#### [YOUR OBJECTIVE]
Nothing but the lines below between the line holding "# Review Resolution" and the line holding "pyautogui.click(353, 177)", inclusive, should appear in the answer, each set down exactly.

#### [AVAILABLE DATA]
┌──
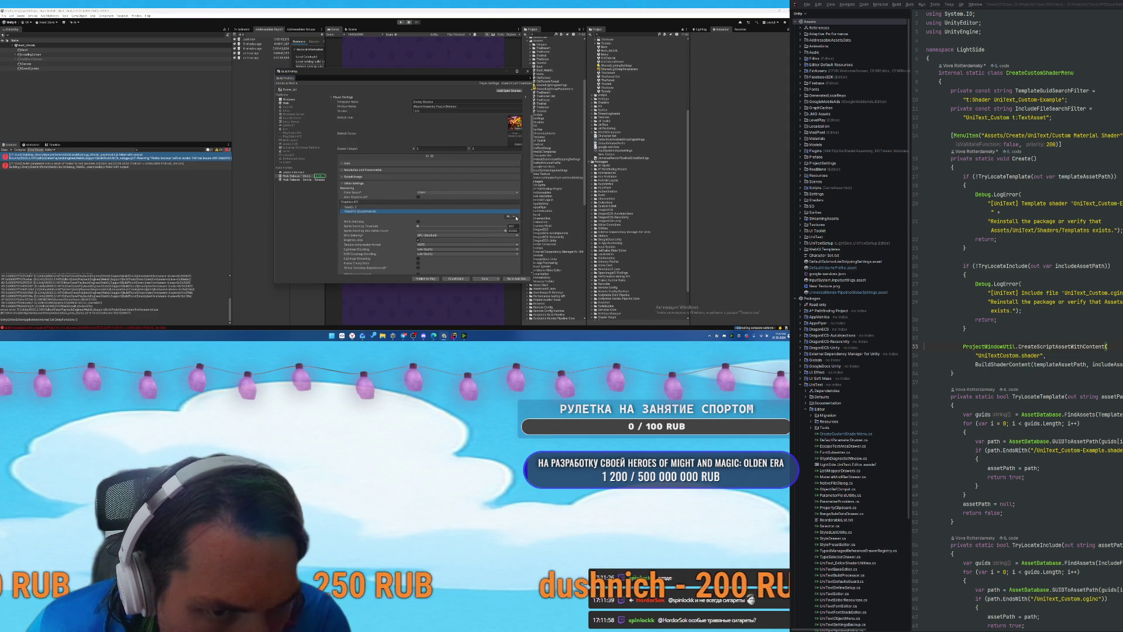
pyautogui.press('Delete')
└──
┌──
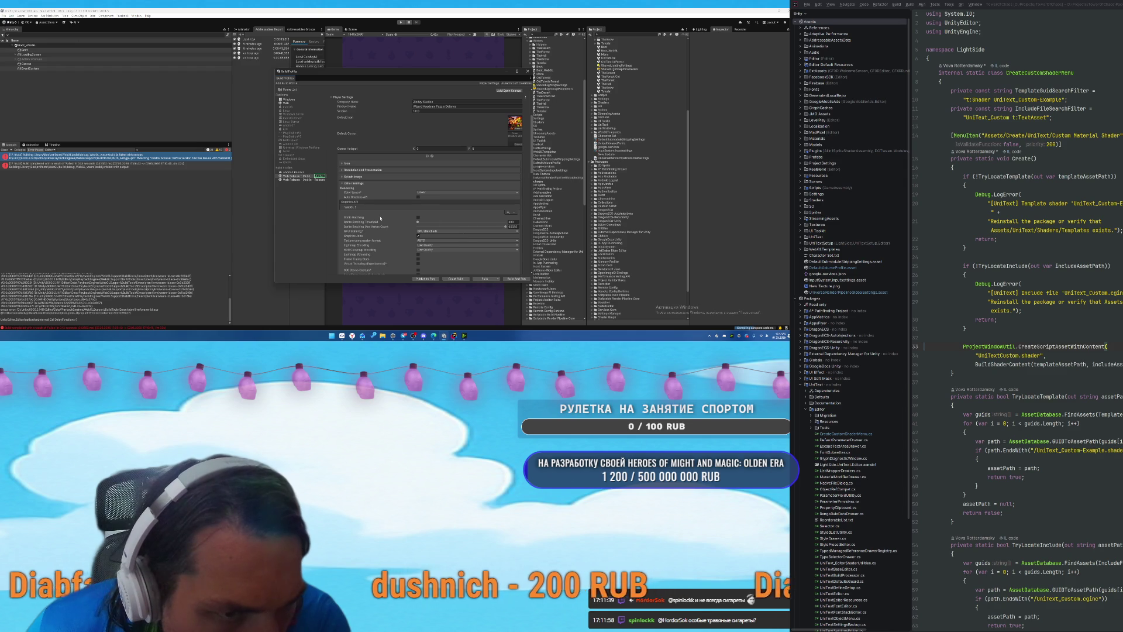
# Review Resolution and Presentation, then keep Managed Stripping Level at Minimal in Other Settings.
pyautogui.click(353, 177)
└──
#### [EXERCISE ANSWER]
# Review Resolution and Presentation, then keep Managed Stripping Level at Minimal in Other Settings.
pyautogui.click(353, 177)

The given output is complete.